(TESTO FORNITO)
Alcune di queste milizie hanno informalmente distribuito volantini in alcune aree che controllano, ricordando molte delle rigide regole imposte dal precedente regime talebano.

Che le cose non siano cambiate, nei fatti, lo dimostrerebbe anche l'esecuzione del comico afghano Nazar Mohammad Khasha, a luglio scorso. La sua morte ha suscitato una rabbia diffusa. "Sembra che le forze talebane lo abbiano giustiziato perché prendeva in giro i leader talebani", ha detto in una dichiarazione Patricia Gossman, direttore associato per l'Asia di Human Rights Watch . "Il suo omicidio e altri recenti abusi dimostrano la volontà dei comandanti talebani di reprimere con la violenza anche le critiche più banali".

Mohammad non era un personaggio televisivo noto, ma pubblicava le sue routine su TikTok. Era noto per le battute crude, le canzoni divertenti, il prendere in giro se stesso e tutti coloro che lo circondavano. Il portavoce dei talebani Zabihullah Mujahid ha riconosciuto che i due uomini che hanno ucciso il comico erano talebani, ma ha sostenuto che non vi era alcun ordine di ucciderlo e che avrebbero dovuto "solo" arrestare il comico e portarlo davanti a un tribunale talebano.

(DATI FORNITI)

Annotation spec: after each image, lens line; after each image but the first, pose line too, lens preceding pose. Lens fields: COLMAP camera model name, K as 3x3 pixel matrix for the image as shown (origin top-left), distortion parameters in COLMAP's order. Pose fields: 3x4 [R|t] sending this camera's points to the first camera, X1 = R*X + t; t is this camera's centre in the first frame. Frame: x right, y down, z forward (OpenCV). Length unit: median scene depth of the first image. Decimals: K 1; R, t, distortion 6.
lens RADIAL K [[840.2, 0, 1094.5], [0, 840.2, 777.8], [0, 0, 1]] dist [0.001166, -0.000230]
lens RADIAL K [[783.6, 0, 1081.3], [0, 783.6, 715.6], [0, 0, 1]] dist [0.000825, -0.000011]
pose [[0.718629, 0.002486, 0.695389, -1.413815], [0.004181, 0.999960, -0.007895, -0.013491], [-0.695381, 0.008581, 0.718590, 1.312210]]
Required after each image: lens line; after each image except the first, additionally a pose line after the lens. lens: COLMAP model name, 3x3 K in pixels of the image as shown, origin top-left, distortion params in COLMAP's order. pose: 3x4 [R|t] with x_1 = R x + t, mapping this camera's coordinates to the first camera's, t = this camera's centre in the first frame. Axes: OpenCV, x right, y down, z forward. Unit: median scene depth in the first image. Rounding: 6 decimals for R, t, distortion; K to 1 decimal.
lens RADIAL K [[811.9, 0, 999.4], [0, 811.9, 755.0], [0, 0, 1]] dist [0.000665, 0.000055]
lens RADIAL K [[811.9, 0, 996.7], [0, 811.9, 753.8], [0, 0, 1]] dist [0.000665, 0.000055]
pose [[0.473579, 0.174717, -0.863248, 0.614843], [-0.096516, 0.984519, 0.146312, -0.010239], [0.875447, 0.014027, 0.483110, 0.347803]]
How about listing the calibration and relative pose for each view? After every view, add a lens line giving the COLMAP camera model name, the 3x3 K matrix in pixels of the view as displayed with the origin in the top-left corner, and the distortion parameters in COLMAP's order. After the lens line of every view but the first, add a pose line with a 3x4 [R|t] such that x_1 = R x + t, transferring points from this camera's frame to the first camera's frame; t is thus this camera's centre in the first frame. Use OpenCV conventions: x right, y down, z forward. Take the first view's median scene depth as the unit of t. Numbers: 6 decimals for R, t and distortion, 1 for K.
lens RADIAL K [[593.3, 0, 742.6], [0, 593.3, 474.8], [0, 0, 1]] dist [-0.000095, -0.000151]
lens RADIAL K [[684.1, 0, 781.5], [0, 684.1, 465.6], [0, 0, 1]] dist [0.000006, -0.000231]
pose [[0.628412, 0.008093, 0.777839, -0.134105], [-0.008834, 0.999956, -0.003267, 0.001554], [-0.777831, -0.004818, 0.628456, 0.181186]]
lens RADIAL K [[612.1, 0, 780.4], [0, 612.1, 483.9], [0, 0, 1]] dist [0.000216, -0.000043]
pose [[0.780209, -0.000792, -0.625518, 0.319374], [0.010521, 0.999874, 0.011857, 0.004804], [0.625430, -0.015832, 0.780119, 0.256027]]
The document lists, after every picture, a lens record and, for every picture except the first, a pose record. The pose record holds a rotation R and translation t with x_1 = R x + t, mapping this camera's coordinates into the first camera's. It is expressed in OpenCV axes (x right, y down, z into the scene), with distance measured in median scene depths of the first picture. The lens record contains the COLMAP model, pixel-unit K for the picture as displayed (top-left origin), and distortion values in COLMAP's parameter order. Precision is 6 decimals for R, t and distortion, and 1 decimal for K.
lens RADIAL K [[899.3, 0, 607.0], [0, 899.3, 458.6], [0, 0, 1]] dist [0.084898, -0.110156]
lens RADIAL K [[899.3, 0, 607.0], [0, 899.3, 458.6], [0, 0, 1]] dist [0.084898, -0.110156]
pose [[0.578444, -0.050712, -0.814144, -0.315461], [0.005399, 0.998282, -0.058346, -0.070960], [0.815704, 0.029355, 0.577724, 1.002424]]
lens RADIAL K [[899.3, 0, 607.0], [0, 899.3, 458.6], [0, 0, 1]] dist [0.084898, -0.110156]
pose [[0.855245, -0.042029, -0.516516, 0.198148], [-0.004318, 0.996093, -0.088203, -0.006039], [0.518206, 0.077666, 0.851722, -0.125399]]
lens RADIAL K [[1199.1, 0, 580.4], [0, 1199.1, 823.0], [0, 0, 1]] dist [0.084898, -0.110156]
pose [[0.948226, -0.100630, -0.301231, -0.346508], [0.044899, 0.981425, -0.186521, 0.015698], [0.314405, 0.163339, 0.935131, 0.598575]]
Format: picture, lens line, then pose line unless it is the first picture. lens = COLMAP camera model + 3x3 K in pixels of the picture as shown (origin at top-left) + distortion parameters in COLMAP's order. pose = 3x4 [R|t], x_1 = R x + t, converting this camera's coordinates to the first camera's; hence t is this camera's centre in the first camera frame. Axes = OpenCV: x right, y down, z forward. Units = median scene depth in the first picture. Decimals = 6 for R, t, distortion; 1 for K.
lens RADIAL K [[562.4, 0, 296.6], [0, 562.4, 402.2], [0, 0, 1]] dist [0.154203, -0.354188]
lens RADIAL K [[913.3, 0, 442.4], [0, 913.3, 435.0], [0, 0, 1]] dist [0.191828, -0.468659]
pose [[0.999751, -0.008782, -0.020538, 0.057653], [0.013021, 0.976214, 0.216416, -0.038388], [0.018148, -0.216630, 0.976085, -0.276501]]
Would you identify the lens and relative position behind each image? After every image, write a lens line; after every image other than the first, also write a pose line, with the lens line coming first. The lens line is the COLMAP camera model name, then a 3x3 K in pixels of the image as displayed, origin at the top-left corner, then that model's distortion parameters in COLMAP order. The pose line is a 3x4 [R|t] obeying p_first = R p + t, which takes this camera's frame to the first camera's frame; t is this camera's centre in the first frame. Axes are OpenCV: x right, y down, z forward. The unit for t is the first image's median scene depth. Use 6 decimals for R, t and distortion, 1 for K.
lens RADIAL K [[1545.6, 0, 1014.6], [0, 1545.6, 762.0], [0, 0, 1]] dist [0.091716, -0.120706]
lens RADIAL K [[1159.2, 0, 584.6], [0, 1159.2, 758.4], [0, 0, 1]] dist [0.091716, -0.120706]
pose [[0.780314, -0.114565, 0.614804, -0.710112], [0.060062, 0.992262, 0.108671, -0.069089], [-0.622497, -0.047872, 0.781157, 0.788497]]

(DESCRIZIONE DEL COMPITO) Prosegui il testo sull'uccisione del comico afghano Nazar Mohammad Khasha a partire dall'ultima frase riportata. I dati non hanno alcun legame con il testo.

(RISPOSTA)
La lezione appresa dai talebani in quel quinquennio di feroce governo a Kabul a fine anni '90 è però soprattutto una: è impossibile gestire un Paese così grande e povero, se ostracizzato dalla comunità internazionale. Più "presentabili" nei meeting internazionali forse, ma non si vedono cambiamenti di sorta in nessuna delle loro convinzioni fondamentali: una legge islamica rigorosa e senza compromessi di alcun tipo aleggia sul Paese. Forse la vecchia generazione degli "studenti coranici", i sopravvissuti degli anni '90, è più colta di allora. Basta questo per sperare in un cambiamento reale tra i talebani? Difficile.

Nulla fa ritenere con qualche grado di certezza, oggi, che i nuovi comandanti più giovani siano meno radicali di coloro che a metà anni novanta sconvolsero l'Afghanistan, e il mondo intero.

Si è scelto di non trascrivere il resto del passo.